**Work to be completed**
Copy the text that appears under each of the items below exactly as it stands, and leave the pictures out of your answer.

**Material shown**
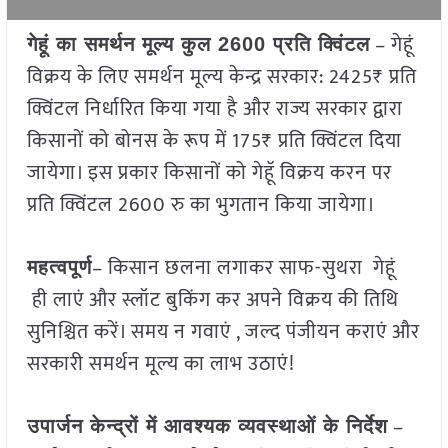
– गेहूं
गेहूं का समर्थन मूल्य कुल 2600 प्रति क्विंटल
विक्रय के लिए समर्थन मूल्य केन्द्र सरकार: 2425₹ प्रति
क्विंटल निर्धारित किया गया है और राज्य सरकार द्वारा
किसानों को बोनस के रूप में 175₹ प्रति क्विंटल दिया
जायेगा। इस प्रकार किसानों को गेहॅू विक्रय करन पर
प्रति क्विंटल 2600 रु का भुगतान किया जायेगा।
– किसान छलना लगाकर साफ-सुथरा गेहूं
महत्वपूर्ण
ही लाएं और स्लॉट बुकिंग कर अपने विक्रय की तिथि
सुनिश्चित करें। समय न गवाएं , जल्द पंजीयन कराएं और
सरकारी समर्थन मूल्य का लाभ उठाएं!
–
उपार्जन केन्द्रों में आवश्यक व्यवस्थाओं के निर्देश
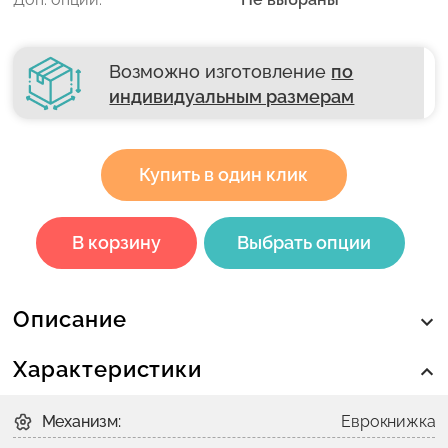
Возможно изготовление
по
индивидуальным размерам
Купить в один клик
В корзину
Выбрать опции
Описание
Характеристики
Механизм:
Еврокнижка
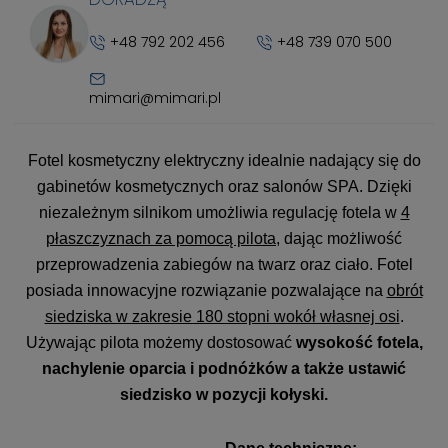
+48 792 202 456
+48 739 070 500
mimari@mimari.pl
Fotel kosmetyczny elektryczny idealnie nadający się do
gabinetów kosmetycznych oraz salonów SPA. Dzięki
niezależnym silnikom umożliwia regulację fotela w
4
płaszczyznach za pomocą pilota
, dając możliwość
przeprowadzenia zabiegów na twarz oraz ciało. Fotel
posiada innowacyjne rozwiązanie pozwalające na
obrót
siedziska w zakresie 180 stopni wokół własnej osi
.
Używając pilota możemy dostosować
wysokość fotela,
nachylenie oparcia i podnóżków a także ustawić
siedzisko w pozycji kołyski.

**Exercise solution**
– गेहूं
गेहूं का समर्थन मूल्य कुल 2600 प्रति क्विंटल
विक्रय के लिए समर्थन मूल्य केन्द्र सरकार: 2425₹ प्रति
क्विंटल निर्धारित किया गया है और राज्य सरकार द्वारा
किसानों को बोनस के रूप में 175₹ प्रति क्विंटल दिया
जायेगा। इस प्रकार किसानों को गेहॅू विक्रय करन पर
प्रति क्विंटल 2600 रु का भुगतान किया जायेगा।
– किसान छलना लगाकर साफ-सुथरा गेहूं
महत्वपूर्ण
ही लाएं और स्लॉट बुकिंग कर अपने विक्रय की तिथि
सुनिश्चित करें। समय न गवाएं , जल्द पंजीयन कराएं और
सरकारी समर्थन मूल्य का लाभ उठाएं!
–
उपार्जन केन्द्रों में आवश्यक व्यवस्थाओं के निर्देश
Возможно изготовление
по
индивидуальным размерам
Купить в один клик
В корзину
Выбрать опции
Описание
Характеристики
Механизм:
Еврокнижка
+48 792 202 456
+48 739 070 500
mimari@mimari.pl
Fotel kosmetyczny elektryczny idealnie nadający się do
gabinetów kosmetycznych oraz salonów SPA. Dzięki
niezależnym silnikom umożliwia regulację fotela w
4
płaszczyznach za pomocą pilota
, dając możliwość
przeprowadzenia zabiegów na twarz oraz ciało. Fotel
posiada innowacyjne rozwiązanie pozwalające na
obrót
siedziska w zakresie 180 stopni wokół własnej osi
.
Używając pilota możemy dostosować
wysokość fotela,
nachylenie oparcia i podnóżków a także ustawić
siedzisko w pozycji kołyski.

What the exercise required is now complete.